At the hospital, as he was resting in his bed after the blood transfusions and the operation, the nurse presented him with a torn sheet of paper, crumpled and bloodied. She said it was Henry's, that he had brought it with him. Henry recognized what it was. As he turned after being stabbed, he must have laid a hand on the counter and unintentionally grabbed one of the pages from the taxidermist's play. Somewhere along the way, half of it had been torn off and lost.

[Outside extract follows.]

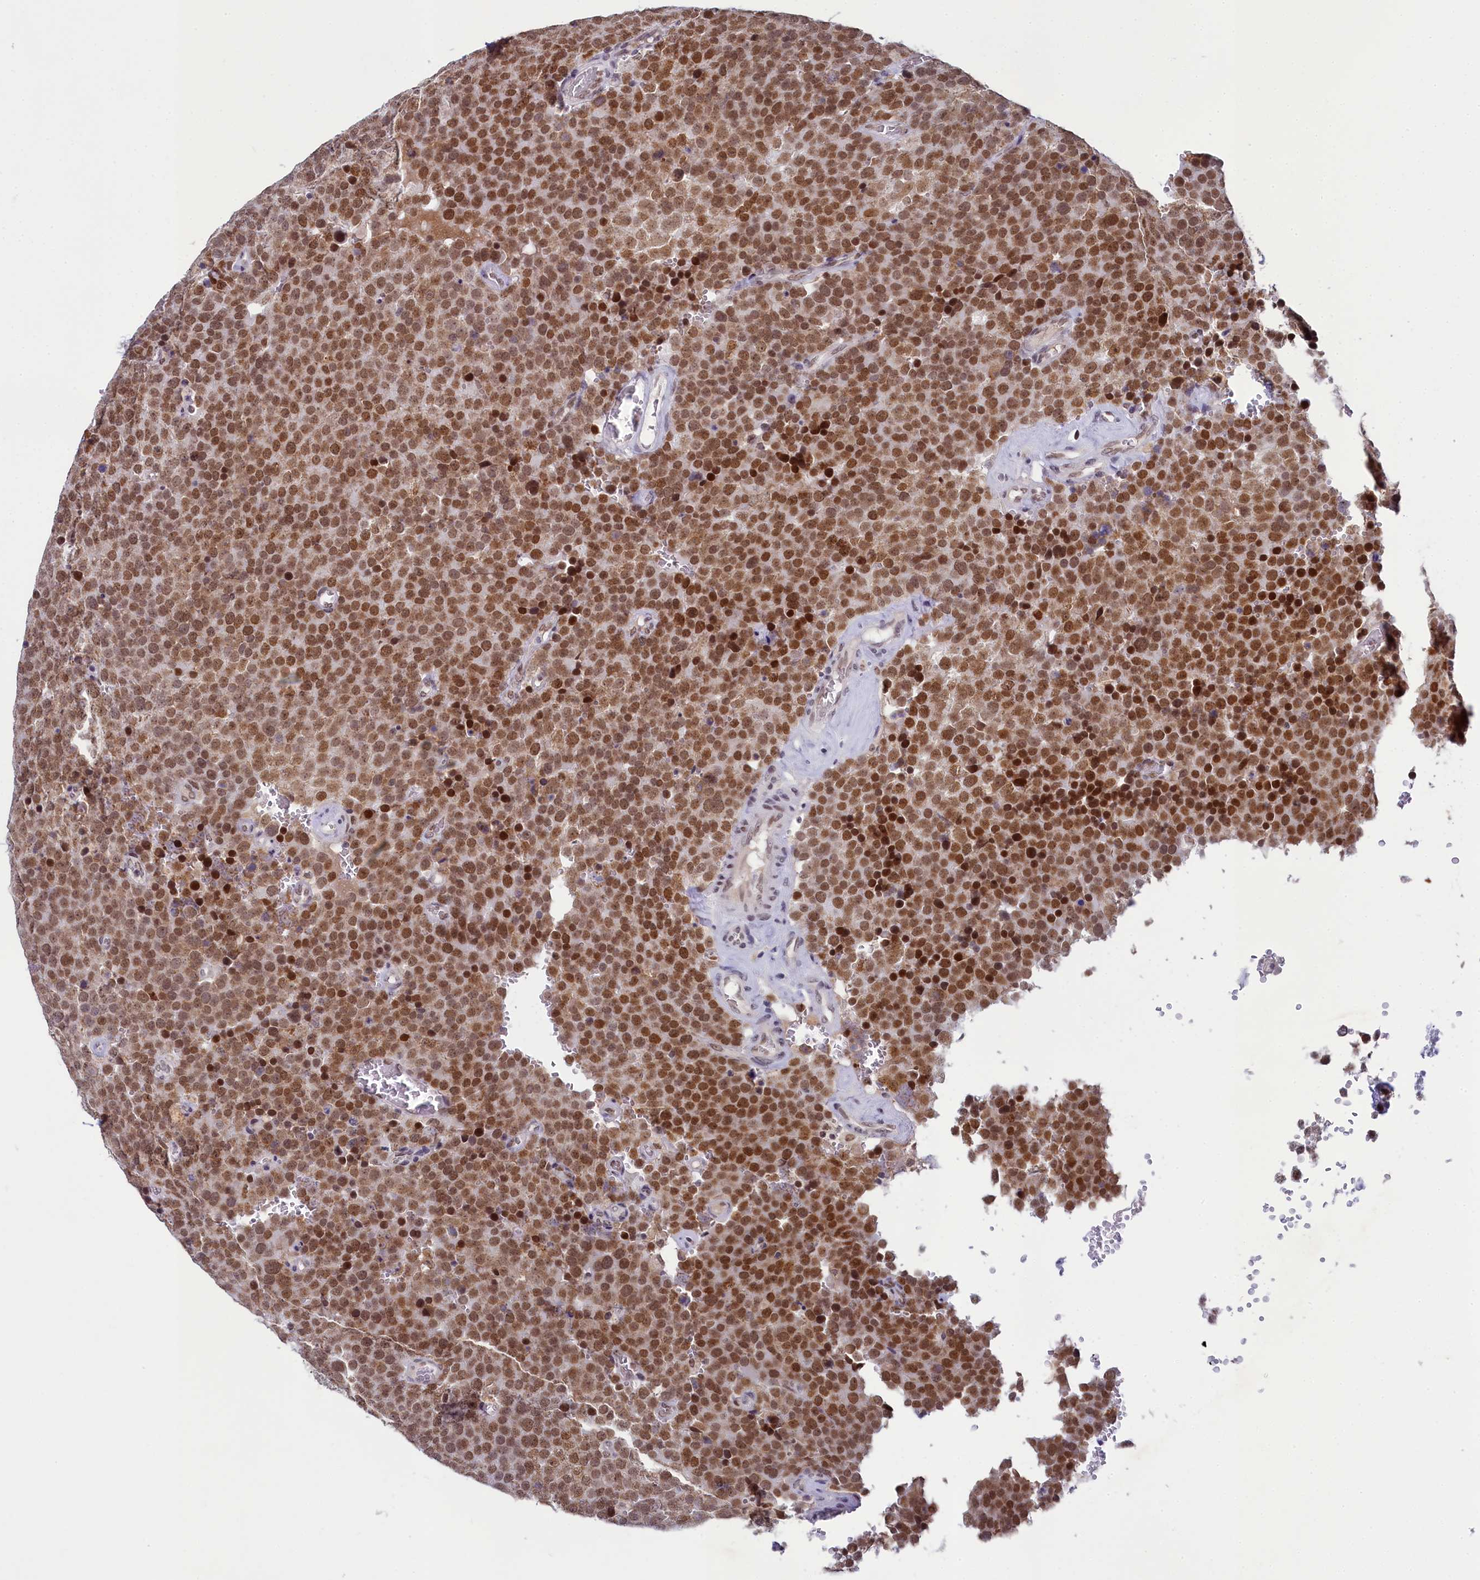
{"staining": {"intensity": "moderate", "quantity": ">75%", "location": "nuclear"}, "tissue": "testis cancer", "cell_type": "Tumor cells", "image_type": "cancer", "snomed": [{"axis": "morphology", "description": "Seminoma, NOS"}, {"axis": "topography", "description": "Testis"}], "caption": "The histopathology image exhibits a brown stain indicating the presence of a protein in the nuclear of tumor cells in testis cancer.", "gene": "PPHLN1", "patient": {"sex": "male", "age": 71}}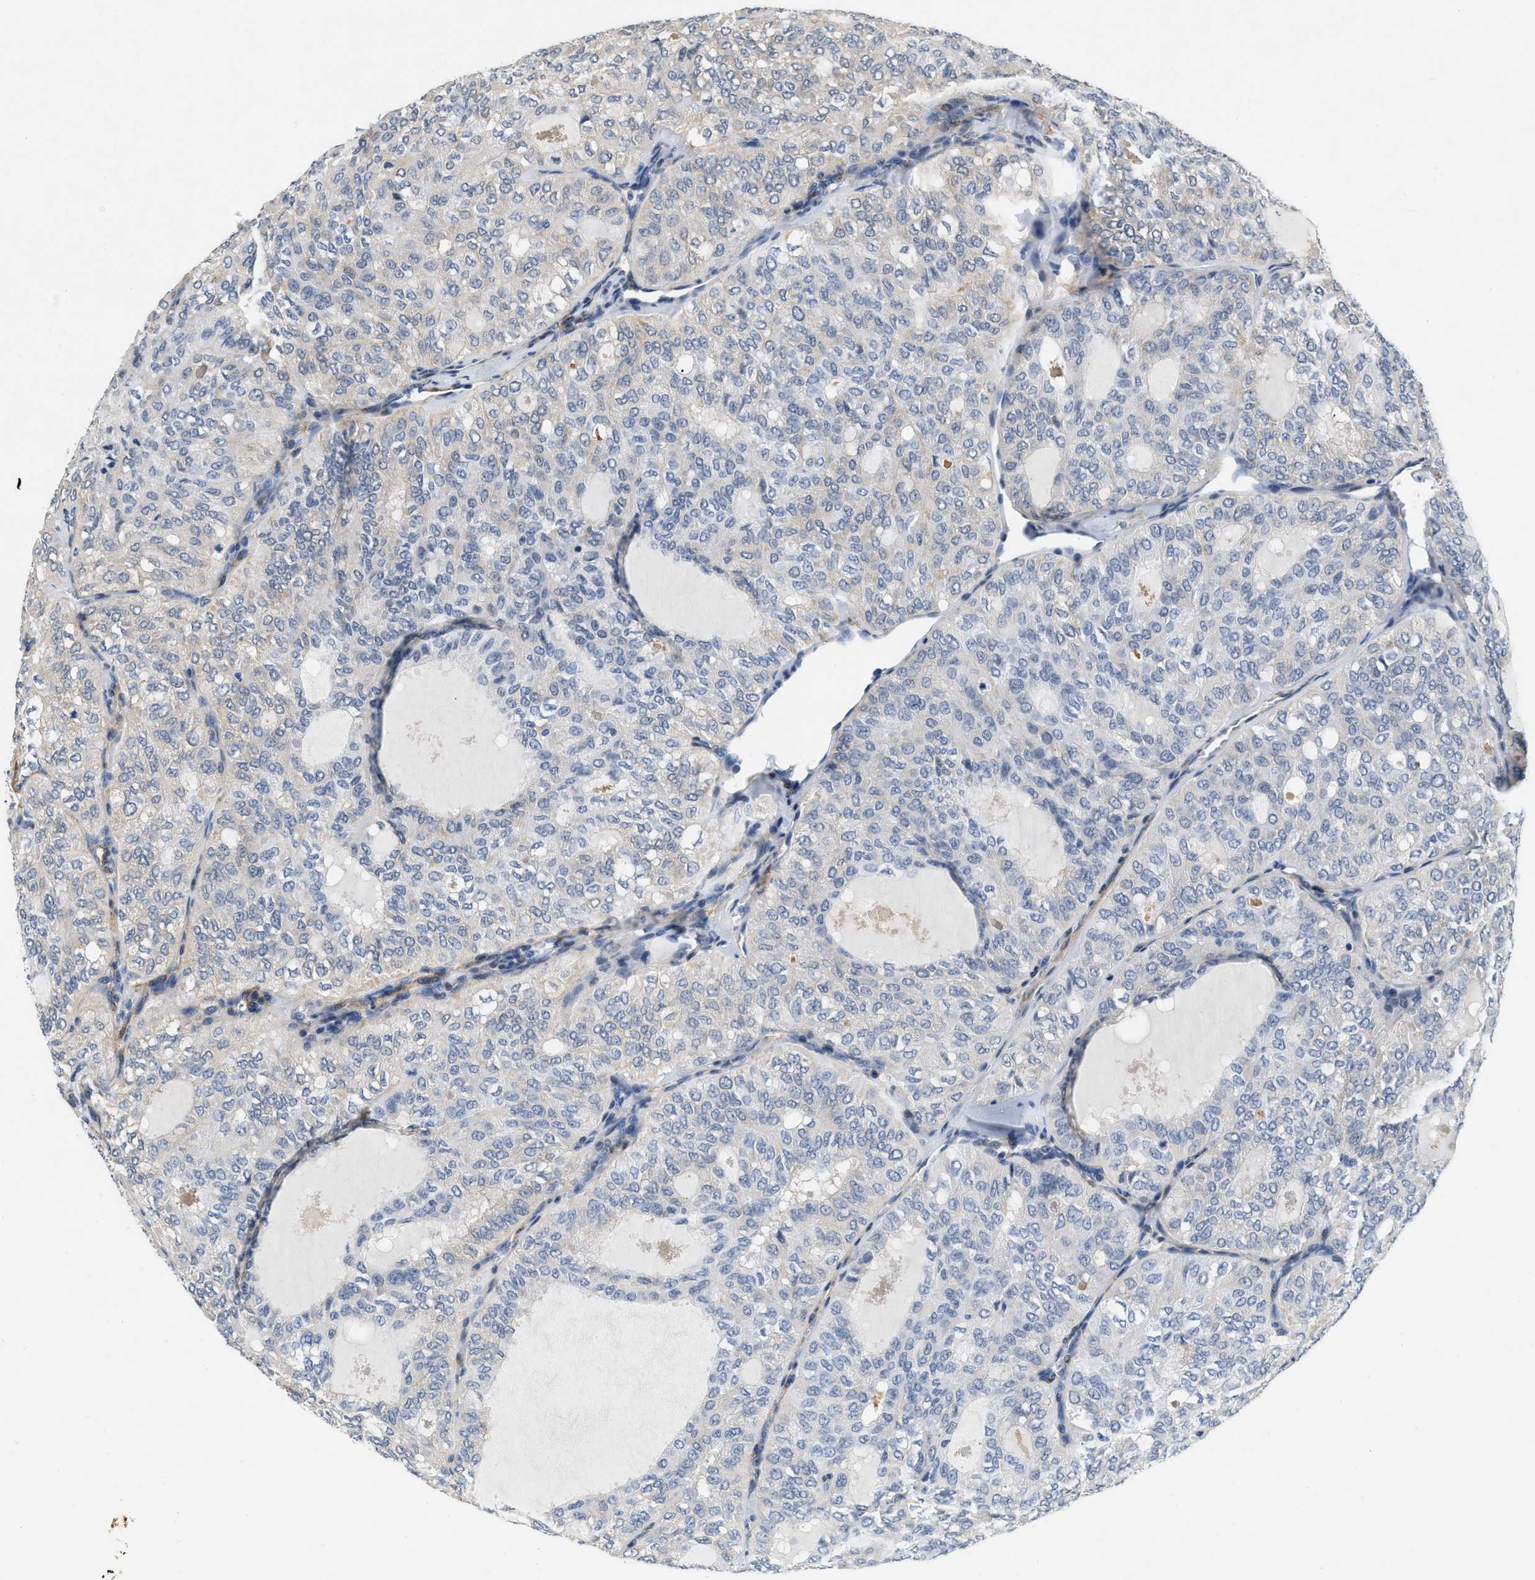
{"staining": {"intensity": "negative", "quantity": "none", "location": "none"}, "tissue": "thyroid cancer", "cell_type": "Tumor cells", "image_type": "cancer", "snomed": [{"axis": "morphology", "description": "Follicular adenoma carcinoma, NOS"}, {"axis": "topography", "description": "Thyroid gland"}], "caption": "Human thyroid cancer stained for a protein using IHC reveals no staining in tumor cells.", "gene": "PDGFRA", "patient": {"sex": "male", "age": 75}}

Through a handprint of blood, the words coming through the red like dark bruises on skin, Henry read the sole surviving element of the play, a fragment to do with the body Beatrice and Virgil find near the tree:
Henry first gave to the story of his stabbing the title A 20th-Century Shirt. Then he changed it to Henry the Taxidermist. Finally he settled on a title that went to the heart of the encounter: Beatrice and Virgil. It was to Henry a factual account, a memoir. But while in the hospital, before he started writing Beatrice and Virgil, Henry wrote another text. He called it Games for Gustav. It was too short to be a novel, too disjointed to be a short story, too realistic to be a poem. Whatever it was, it was the first piece of fiction Henry had written in years.
Game Number One
Your ten-year-old son is speaking to you.
He says he has found a way of obtaining some potatoes to feed your starving family.
If he is caught, he will be killed.
Do you let him go?
Game Number Two
You are a barber.
You are working in a room full of people.
You shear them and then they are led away and killed.
You do this all day, every day. A new group is brought in.
You recognize the wife and sister of a good friend.
They recognize you too, with joy in their eyes. You embrace.
They ask you what is going to happen to them.
What do you tell them?
Game Number Three
You are holding your granddaughter's hand.